The Innovator’s Guide to Growth: Putting Disruptive Innovation to Work

By Scott D. Anthony, Mark W. Johnson, Joseph V. Sinfield, and Elizabeth J. Altman
Harvard Business Press, 2008, 320 pages

Leadership and innovation have been the most popular management topics in academic research and business media over the past few years, and Harvard Business School Professor Clayton Christensen’s theories of disruptive innovation have been the hottest ideas in this hot area. Now, with The Innovator’s Guide to Growth: Putting Disruptive Innovation to Work, a team of two consultants, an academic, and a business practitioner have produced a handbook — with a foreword by Christensen — that extends the theories to show how an established organization can grow through disruption. Scott D. Anthony and Mark W. Johnson are president and chairman/cofounder, respectively, of Innosight, a consulting company formed by Christensen and his associates to promote the concept. Joseph V. Sinfield is a senior partner of Innosight, as well as an assistant professor of civil engineering at Purdue University, and Elizabeth J. Altman is vice president of strategy and business development for Motorola Mobile Devices.

The great attraction of disruptive innovation theory is not only its basis in solid re­search, but also the compelling reasons it provides for the failures of large, successful organizations to in­novate and to protect themselves from disruptive attacks launched by much smaller competitors. Management complacency and incompetence, the perennial reasons given for this failure, are not a sufficient explanation. Clayton Christensen showed how energetic, competent managers can be led astray by following the best management advice and paying too much attention to their customers. The result is incremental innovation and, as companies at­tempt to go up-market to produce higher-margin products, a tendency to “overshoot” customer needs, open­ing the door for new competitors to take away market share by making cheaper, cruder products that are “good enough.”

The Innovator’s Guide to Growth is a model of clarity, presented in four sections: identifying opportunities, formulating and shaping ideas, building the business, and building capabilities. Chapters are devoted to each of the components of these topics. Opportunities, for example, come from identifying non-consumers — potential customers whose demands have been overshot by the product — and from studying the real needs that those people want the product or service to fulfill. Each of the book’s sections contains clues to a disruptive product offering that might meet a hitherto unfilled need. The book includes useful questionnaires, and each chapter concludes with a summary, application exercises, and a list of “tips and tricks.”

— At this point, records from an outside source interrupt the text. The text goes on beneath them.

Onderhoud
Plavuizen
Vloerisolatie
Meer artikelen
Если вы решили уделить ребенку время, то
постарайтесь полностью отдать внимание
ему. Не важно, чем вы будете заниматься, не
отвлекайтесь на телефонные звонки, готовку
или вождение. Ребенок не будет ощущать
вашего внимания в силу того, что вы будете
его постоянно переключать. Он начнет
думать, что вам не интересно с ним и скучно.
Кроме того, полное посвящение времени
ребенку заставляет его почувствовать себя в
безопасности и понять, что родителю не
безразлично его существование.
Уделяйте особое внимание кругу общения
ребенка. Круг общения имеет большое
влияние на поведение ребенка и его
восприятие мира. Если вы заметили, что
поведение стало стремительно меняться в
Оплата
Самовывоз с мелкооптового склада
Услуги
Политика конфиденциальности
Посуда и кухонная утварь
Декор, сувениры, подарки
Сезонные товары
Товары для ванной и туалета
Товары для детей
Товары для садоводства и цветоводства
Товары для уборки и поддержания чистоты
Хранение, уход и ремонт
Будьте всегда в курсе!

And yet, although one can’t disagree with anything the book says, it lacks the sense of excitement and discovery of three predecessor volumes that Christensen coauthored with colleagues. Why should this be? In part it’s because the advice is aimed at as broad a readership as possible, and is designed to be context free. This, in turn, affects the language used. English philosopher Gilbert Ryle made a distinction between what he called task or action verbs and achievement or success verbs. Kick and hunt are task verbs (they refer to doing something); score and find are their achievement counterparts (they refer to goals, desirable outcomes). The Innovator’s Guide to Growth is packed with achievement verbs — identify, develop, formulate, build, master — that sound admirable but offer no clue as to how to accomplish them in specific contexts. This problem is endemic to management handbooks and re­flects the limitations of the how-to genre more than any particular shortcomings on the part of the authors.